People v. Espinal

—Appeal by the defendant from a judgment of the County Court, Dutchess County (King, J.), rendered November 3, 1989, convicting him of criminal possession of a controlled substance in the second degree, upon his plea of guilty, and imposing sentence. The appeal brings up for review the denial, after a hearing, of those branches of the defendant’s omnibus motion which were to suppress physical evidence and certain statements made by him to law enforcement officials.

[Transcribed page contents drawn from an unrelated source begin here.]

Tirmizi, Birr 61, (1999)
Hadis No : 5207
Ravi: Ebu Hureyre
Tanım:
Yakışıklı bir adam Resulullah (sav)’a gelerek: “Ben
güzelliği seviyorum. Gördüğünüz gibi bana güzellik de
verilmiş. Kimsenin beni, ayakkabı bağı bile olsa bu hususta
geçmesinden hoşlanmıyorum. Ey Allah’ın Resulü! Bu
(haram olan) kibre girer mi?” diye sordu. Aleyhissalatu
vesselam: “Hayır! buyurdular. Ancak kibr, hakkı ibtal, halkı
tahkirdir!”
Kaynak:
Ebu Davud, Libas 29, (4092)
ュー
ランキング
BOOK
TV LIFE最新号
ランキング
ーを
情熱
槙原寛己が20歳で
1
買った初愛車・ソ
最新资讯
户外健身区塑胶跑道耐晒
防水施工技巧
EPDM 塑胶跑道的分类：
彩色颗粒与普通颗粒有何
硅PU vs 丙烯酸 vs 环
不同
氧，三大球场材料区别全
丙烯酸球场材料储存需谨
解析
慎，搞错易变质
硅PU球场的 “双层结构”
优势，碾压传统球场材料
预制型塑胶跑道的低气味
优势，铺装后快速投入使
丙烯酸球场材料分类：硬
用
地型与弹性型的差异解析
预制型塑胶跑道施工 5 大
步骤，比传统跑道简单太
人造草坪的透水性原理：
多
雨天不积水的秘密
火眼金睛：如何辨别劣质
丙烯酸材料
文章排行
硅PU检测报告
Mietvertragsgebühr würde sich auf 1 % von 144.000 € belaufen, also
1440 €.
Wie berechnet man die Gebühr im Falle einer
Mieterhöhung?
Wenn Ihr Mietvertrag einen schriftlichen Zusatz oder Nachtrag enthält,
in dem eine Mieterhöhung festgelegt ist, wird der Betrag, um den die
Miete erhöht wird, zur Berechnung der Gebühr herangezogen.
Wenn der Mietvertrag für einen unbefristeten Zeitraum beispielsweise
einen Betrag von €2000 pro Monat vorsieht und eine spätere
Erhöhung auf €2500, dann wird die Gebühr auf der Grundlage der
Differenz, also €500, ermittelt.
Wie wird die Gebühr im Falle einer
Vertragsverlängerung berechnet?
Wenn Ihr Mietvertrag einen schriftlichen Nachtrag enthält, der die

Ordered that the judgment is affirmed.

We find unpersuasive the defendant’s contention that a New York State Police Trooper acted illegally in requiring him to exit the vehicle in which he was a passenger. The hearing evidence demonstrates that the trooper, working alone, had lawfully stopped the subject automobile for violations of the Vehicle and Traffic Law (see, People v Ingle, 36 NY2d 413; People v Pincus, 184 AD2d 666; People v Foster, 173 AD2d 841) and was engaged in placing the operator of the vehicle under arrest and conducting a search of his person at the rear of the automobile. Hence, the trooper’s direction that the defendant exit the vehicle was a lawful and appropriate safety precaution (see, People v Robinson, 74 NY2d 773, cert denied 493 US 966; People v Sprinkler, 198 AD2d 313; People v Rodriguez, 167 AD2d 122; People v Babarcich, 166 AD2d 655). Moreover, the defendant’s act of discarding a cut plastic straw containing what appeared to be narcotics residue provided ample probable cause for his arrest on a drug possession charge.

Similarly unavailing is the defendant’s contention that the warrantless search of his person was unlawful. During a pat-down, the trooper discovered a suspicious bulge in the crotch area of the defendant’s pants, and a substantial quantity of narcotics was subsequently seized from the defendant’s person *539pursuant to a search incident to his lawful arrest (see, People v Perel, 34 NY2d 462; People v Perez, 135 AD2d 582; People v Castro, 130 AD2d 501). The mere fact that the defendant was transported to the State Police barracks prior to the search, and that the search involved the partial removal of his pants, did not render the police conduct constitutionally infirm (see generally, People v Smith, 59 NY2d 454, 458; People v Be Santis, 46 NY2d 82, 88, cert denied 443 US 912). Accordingly, the hearing evidence supported the County Court’s denial of suppression, and we discern no basis for disturbing that determination (see, e.g., People v Dent, 149 AD2d 725). Balletta, J. P., Pizzuto, Altman and Hart, JJ., concur.